▶ THE PROBLEM:
Transcribe the records below. Leave every word as it is.

▶ STORED DATA:
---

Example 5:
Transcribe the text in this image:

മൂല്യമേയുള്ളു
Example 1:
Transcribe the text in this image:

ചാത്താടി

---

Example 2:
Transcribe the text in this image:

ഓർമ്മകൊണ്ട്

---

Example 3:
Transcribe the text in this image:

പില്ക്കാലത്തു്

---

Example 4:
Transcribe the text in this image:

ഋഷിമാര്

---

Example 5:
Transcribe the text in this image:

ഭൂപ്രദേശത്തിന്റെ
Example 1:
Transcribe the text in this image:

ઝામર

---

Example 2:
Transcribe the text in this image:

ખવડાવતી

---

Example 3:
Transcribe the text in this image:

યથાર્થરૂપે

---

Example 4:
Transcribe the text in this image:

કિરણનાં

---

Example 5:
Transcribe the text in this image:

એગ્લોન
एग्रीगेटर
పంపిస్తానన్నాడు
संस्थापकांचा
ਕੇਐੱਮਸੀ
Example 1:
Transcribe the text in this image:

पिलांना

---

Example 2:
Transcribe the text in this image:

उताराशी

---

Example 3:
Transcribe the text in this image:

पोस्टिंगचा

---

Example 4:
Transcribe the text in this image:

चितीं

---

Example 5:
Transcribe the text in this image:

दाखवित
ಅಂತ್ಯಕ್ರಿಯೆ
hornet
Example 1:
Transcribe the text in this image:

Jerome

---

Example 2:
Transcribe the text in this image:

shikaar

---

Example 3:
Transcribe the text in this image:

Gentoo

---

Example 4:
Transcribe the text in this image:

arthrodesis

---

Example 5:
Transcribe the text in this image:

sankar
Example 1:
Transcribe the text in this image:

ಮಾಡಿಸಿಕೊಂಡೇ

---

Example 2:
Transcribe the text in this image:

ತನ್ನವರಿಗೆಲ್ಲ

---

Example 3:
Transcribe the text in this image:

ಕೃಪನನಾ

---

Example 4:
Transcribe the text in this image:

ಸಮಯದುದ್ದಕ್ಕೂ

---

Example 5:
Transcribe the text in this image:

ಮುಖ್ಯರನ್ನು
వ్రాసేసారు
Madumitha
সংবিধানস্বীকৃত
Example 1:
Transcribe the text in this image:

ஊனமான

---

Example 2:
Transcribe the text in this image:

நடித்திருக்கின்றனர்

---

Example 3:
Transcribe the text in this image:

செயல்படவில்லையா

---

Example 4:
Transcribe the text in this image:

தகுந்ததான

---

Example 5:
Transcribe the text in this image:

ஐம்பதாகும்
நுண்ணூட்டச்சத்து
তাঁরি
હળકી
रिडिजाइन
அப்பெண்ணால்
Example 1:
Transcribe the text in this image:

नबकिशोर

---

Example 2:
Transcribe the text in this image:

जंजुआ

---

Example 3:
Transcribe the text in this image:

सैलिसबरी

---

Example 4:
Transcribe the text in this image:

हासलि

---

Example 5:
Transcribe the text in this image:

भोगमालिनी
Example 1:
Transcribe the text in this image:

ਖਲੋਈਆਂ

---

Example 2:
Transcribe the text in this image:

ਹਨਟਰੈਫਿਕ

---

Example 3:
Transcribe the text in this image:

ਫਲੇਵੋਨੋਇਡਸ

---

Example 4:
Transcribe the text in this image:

▶ RESULT OF THIS TASK:
---

Example 5:
Transcribe the text in this image:

മൂല്യമേയുള്ളു
Example 1:
Transcribe the text in this image:

ചാത്താടി

---

Example 2:
Transcribe the text in this image:

ഓർമ്മകൊണ്ട്

---

Example 3:
Transcribe the text in this image:

പില്ക്കാലത്തു്

---

Example 4:
Transcribe the text in this image:

ഋഷിമാര്

---

Example 5:
Transcribe the text in this image:

ഭൂപ്രദേശത്തിന്റെ
Example 1:
Transcribe the text in this image:

ઝામર

---

Example 2:
Transcribe the text in this image:

ખવડાવતી

---

Example 3:
Transcribe the text in this image:

યથાર્થરૂપે

---

Example 4:
Transcribe the text in this image:

કિરણનાં

---

Example 5:
Transcribe the text in this image:

એગ્લોન
एग्रीगेटर
పంపిస్తానన్నాడు
संस्थापकांचा
ਕੇਐੱਮਸੀ
Example 1:
Transcribe the text in this image:

पिलांना

---

Example 2:
Transcribe the text in this image:

उताराशी

---

Example 3:
Transcribe the text in this image:

पोस्टिंगचा

---

Example 4:
Transcribe the text in this image:

चितीं

---

Example 5:
Transcribe the text in this image:

दाखवित
ಅಂತ್ಯಕ್ರಿಯೆ
hornet
Example 1:
Transcribe the text in this image:

Jerome

---

Example 2:
Transcribe the text in this image:

shikaar

---

Example 3:
Transcribe the text in this image:

Gentoo

---

Example 4:
Transcribe the text in this image:

arthrodesis

---

Example 5:
Transcribe the text in this image:

sankar
Example 1:
Transcribe the text in this image:

ಮಾಡಿಸಿಕೊಂಡೇ

---

Example 2:
Transcribe the text in this image:

ತನ್ನವರಿಗೆಲ್ಲ

---

Example 3:
Transcribe the text in this image:

ಕೃಪನನಾ

---

Example 4:
Transcribe the text in this image:

ಸಮಯದುದ್ದಕ್ಕೂ

---

Example 5:
Transcribe the text in this image:

ಮುಖ್ಯರನ್ನು
వ్రాసేసారు
Madumitha
সংবিধানস্বীকৃত
Example 1:
Transcribe the text in this image:

ஊனமான

---

Example 2:
Transcribe the text in this image:

நடித்திருக்கின்றனர்

---

Example 3:
Transcribe the text in this image:

செயல்படவில்லையா

---

Example 4:
Transcribe the text in this image:

தகுந்ததான

---

Example 5:
Transcribe the text in this image:

ஐம்பதாகும்
நுண்ணூட்டச்சத்து
তাঁরি
હળકી
रिडिजाइन
அப்பெண்ணால்
Example 1:
Transcribe the text in this image:

नबकिशोर

---

Example 2:
Transcribe the text in this image:

जंजुआ

---

Example 3:
Transcribe the text in this image:

सैलिसबरी

---

Example 4:
Transcribe the text in this image:

हासलि

---

Example 5:
Transcribe the text in this image:

भोगमालिनी
Example 1:
Transcribe the text in this image:

ਖਲੋਈਆਂ

---

Example 2:
Transcribe the text in this image:

ਹਨਟਰੈਫਿਕ

---

Example 3:
Transcribe the text in this image:

ਫਲੇਵੋਨੋਇਡਸ

---

Example 4:
Transcribe the text in this image:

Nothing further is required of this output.